→ **Task details**
Can you put the lines below into a JSON list of strings, one string per line, with blank lines left out?

## Start

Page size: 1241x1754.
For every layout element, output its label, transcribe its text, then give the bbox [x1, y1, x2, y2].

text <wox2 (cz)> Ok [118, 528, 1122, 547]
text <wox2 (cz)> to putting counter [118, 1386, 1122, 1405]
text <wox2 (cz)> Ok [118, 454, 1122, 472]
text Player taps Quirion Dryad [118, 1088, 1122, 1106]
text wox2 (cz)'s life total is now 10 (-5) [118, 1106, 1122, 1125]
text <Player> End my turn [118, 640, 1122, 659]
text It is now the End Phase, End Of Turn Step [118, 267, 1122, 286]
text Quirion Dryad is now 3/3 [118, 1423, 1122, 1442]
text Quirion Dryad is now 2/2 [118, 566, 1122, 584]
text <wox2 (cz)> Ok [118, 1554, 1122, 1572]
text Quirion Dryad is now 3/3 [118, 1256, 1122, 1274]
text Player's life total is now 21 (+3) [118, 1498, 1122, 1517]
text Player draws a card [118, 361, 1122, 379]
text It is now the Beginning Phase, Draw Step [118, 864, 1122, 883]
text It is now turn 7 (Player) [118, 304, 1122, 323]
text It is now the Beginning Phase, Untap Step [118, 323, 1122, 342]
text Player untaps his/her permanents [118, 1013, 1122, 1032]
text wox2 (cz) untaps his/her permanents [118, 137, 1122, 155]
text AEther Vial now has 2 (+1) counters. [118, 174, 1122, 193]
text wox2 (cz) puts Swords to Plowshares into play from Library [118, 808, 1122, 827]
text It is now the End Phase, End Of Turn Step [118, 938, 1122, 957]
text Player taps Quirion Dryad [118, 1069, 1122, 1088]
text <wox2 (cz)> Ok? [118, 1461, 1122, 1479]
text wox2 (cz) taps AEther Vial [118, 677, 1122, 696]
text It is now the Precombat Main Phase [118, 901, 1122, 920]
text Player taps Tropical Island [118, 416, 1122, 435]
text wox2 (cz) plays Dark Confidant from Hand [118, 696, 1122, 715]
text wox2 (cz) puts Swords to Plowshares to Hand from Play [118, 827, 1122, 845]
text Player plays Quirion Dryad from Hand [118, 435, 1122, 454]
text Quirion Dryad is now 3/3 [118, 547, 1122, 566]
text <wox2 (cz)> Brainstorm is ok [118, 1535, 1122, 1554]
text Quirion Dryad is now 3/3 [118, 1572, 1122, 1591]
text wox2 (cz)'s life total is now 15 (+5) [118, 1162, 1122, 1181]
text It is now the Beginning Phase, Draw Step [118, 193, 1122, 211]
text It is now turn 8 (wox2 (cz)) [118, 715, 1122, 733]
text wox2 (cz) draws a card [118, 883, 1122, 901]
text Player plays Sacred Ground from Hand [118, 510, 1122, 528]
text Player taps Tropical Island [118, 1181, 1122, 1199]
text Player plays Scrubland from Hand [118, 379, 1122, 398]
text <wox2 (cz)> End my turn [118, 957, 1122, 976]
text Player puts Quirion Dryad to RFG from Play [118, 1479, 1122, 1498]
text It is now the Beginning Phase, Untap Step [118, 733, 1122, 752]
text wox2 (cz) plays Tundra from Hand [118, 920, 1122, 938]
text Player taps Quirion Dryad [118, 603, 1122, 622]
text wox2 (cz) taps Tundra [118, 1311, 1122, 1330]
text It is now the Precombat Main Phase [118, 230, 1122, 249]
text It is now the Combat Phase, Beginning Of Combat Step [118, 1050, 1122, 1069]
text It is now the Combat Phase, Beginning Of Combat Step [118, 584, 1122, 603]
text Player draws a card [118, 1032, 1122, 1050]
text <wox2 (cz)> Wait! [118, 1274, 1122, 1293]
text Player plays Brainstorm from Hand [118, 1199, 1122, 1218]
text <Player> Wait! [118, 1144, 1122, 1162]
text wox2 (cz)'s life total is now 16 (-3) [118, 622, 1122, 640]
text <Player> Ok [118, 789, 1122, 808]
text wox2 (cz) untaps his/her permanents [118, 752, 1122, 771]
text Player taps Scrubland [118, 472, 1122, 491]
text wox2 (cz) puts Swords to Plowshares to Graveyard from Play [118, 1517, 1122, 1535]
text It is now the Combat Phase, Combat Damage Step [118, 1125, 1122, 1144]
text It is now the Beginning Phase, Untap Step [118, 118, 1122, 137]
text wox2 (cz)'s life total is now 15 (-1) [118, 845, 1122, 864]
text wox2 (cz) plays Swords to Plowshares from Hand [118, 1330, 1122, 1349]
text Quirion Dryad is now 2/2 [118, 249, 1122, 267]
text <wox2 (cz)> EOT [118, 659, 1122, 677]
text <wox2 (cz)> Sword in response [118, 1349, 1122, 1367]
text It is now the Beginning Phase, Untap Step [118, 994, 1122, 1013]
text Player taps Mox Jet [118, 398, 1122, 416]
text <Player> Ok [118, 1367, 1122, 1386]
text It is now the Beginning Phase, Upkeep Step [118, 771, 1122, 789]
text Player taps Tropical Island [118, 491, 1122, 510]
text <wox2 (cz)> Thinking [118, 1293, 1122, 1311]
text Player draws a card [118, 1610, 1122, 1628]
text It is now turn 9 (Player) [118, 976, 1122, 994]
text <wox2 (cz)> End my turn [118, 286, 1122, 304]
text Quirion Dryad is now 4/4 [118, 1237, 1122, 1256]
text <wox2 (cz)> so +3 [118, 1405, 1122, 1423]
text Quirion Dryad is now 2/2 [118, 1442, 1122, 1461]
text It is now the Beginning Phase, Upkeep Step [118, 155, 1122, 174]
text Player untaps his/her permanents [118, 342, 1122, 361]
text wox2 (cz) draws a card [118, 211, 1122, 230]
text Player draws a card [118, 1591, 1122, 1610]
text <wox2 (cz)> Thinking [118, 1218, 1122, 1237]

## End

→ **Task output**
[
  "Page size: 1241x1754.",
  "For every layout element, output its label, transcribe its text, then give the bbox [x1, y1, x2, y2].",
  "text <wox2 (cz)> Ok [118, 528, 1122, 547]",
  "text <wox2 (cz)> to putting counter [118, 1386, 1122, 1405]",
  "text <wox2 (cz)> Ok [118, 454, 1122, 472]",
  "text Player taps Quirion Dryad [118, 1088, 1122, 1106]",
  "text wox2 (cz)'s life total is now 10 (-5) [118, 1106, 1122, 1125]",
  "text <Player> End my turn [118, 640, 1122, 659]",
  "text It is now the End Phase, End Of Turn Step [118, 267, 1122, 286]",
  "text Quirion Dryad is now 3/3 [118, 1423, 1122, 1442]",
  "text Quirion Dryad is now 2/2 [118, 566, 1122, 584]",
  "text <wox2 (cz)> Ok [118, 1554, 1122, 1572]",
  "text Quirion Dryad is now 3/3 [118, 1256, 1122, 1274]",
  "text Player's life total is now 21 (+3) [118, 1498, 1122, 1517]",
  "text Player draws a card [118, 361, 1122, 379]",
  "text It is now the Beginning Phase, Draw Step [118, 864, 1122, 883]",
  "text It is now turn 7 (Player) [118, 304, 1122, 323]",
  "text It is now the Beginning Phase, Untap Step [118, 323, 1122, 342]",
  "text Player untaps his/her permanents [118, 1013, 1122, 1032]",
  "text wox2 (cz) untaps his/her permanents [118, 137, 1122, 155]",
  "text AEther Vial now has 2 (+1) counters. [118, 174, 1122, 193]",
  "text wox2 (cz) puts Swords to Plowshares into play from Library [118, 808, 1122, 827]",
  "text It is now the End Phase, End Of Turn Step [118, 938, 1122, 957]",
  "text Player taps Quirion Dryad [118, 1069, 1122, 1088]",
  "text <wox2 (cz)> Ok? [118, 1461, 1122, 1479]",
  "text wox2 (cz) taps AEther Vial [118, 677, 1122, 696]",
  "text It is now the Precombat Main Phase [118, 901, 1122, 920]",
  "text Player taps Tropical Island [118, 416, 1122, 435]",
  "text wox2 (cz) plays Dark Confidant from Hand [118, 696, 1122, 715]",
  "text wox2 (cz) puts Swords to Plowshares to Hand from Play [118, 827, 1122, 845]",
  "text Player plays Quirion Dryad from Hand [118, 435, 1122, 454]",
  "text Quirion Dryad is now 3/3 [118, 547, 1122, 566]",
  "text <wox2 (cz)> Brainstorm is ok [118, 1535, 1122, 1554]",
  "text Quirion Dryad is now 3/3 [118, 1572, 1122, 1591]",
  "text wox2 (cz)'s life total is now 15 (+5) [118, 1162, 1122, 1181]",
  "text It is now the Beginning Phase, Draw Step [118, 193, 1122, 211]",
  "text It is now turn 8 (wox2 (cz)) [118, 715, 1122, 733]",
  "text wox2 (cz) draws a card [118, 883, 1122, 901]",
  "text Player plays Sacred Ground from Hand [118, 510, 1122, 528]",
  "text Player taps Tropical Island [118, 1181, 1122, 1199]",
  "text Player plays Scrubland from Hand [118, 379, 1122, 398]",
  "text <wox2 (cz)> End my turn [118, 957, 1122, 976]",
  "text Player puts Quirion Dryad to RFG from Play [118, 1479, 1122, 1498]",
  "text It is now the Beginning Phase, Untap Step [118, 733, 1122, 752]",
  "text wox2 (cz) plays Tundra from Hand [118, 920, 1122, 938]",
  "text Player taps Quirion Dryad [118, 603, 1122, 622]",
  "text wox2 (cz) taps Tundra [118, 1311, 1122, 1330]",
  "text It is now the Precombat Main Phase [118, 230, 1122, 249]",
  "text It is now the Combat Phase, Beginning Of Combat Step [118, 1050, 1122, 1069]",
  "text It is now the Combat Phase, Beginning Of Combat Step [118, 584, 1122, 603]",
  "text Player draws a card [118, 1032, 1122, 1050]",
  "text <wox2 (cz)> Wait! [118, 1274, 1122, 1293]",
  "text Player plays Brainstorm from Hand [118, 1199, 1122, 1218]",
  "text <Player> Wait! [118, 1144, 1122, 1162]",
  "text wox2 (cz)'s life total is now 16 (-3) [118, 622, 1122, 640]",
  "text <Player> Ok [118, 789, 1122, 808]",
  "text wox2 (cz) untaps his/her permanents [118, 752, 1122, 771]",
  "text Player taps Scrubland [118, 472, 1122, 491]",
  "text wox2 (cz) puts Swords to Plowshares to Graveyard from Play [118, 1517, 1122, 1535]",
  "text It is now the Combat Phase, Combat Damage Step [118, 1125, 1122, 1144]",
  "text It is now the Beginning Phase, Untap Step [118, 118, 1122, 137]",
  "text wox2 (cz)'s life total is now 15 (-1) [118, 845, 1122, 864]",
  "text wox2 (cz) plays Swords to Plowshares from Hand [118, 1330, 1122, 1349]",
  "text Quirion Dryad is now 2/2 [118, 249, 1122, 267]",
  "text <wox2 (cz)> EOT [118, 659, 1122, 677]",
  "text <wox2 (cz)> Sword in response [118, 1349, 1122, 1367]",
  "text It is now the Beginning Phase, Untap Step [118, 994, 1122, 1013]",
  "text Player taps Mox Jet [118, 398, 1122, 416]",
  "text <Player> Ok [118, 1367, 1122, 1386]",
  "text It is now the Beginning Phase, Upkeep Step [118, 771, 1122, 789]",
  "text Player taps Tropical Island [118, 491, 1122, 510]",
  "text <wox2 (cz)> Thinking [118, 1293, 1122, 1311]",
  "text Player draws a card [118, 1610, 1122, 1628]",
  "text It is now turn 9 (Player) [118, 976, 1122, 994]",
  "text <wox2 (cz)> End my turn [118, 286, 1122, 304]",
  "text Quirion Dryad is now 4/4 [118, 1237, 1122, 1256]",
  "text <wox2 (cz)> so +3 [118, 1405, 1122, 1423]",
  "text Quirion Dryad is now 2/2 [118, 1442, 1122, 1461]",
  "text It is now the Beginning Phase, Upkeep Step [118, 155, 1122, 174]",
  "text Player untaps his/her permanents [118, 342, 1122, 361]",
  "text wox2 (cz) draws a card [118, 211, 1122, 230]",
  "text Player draws a card [118, 1591, 1122, 1610]",
  "text <wox2 (cz)> Thinking [118, 1218, 1122, 1237]"
]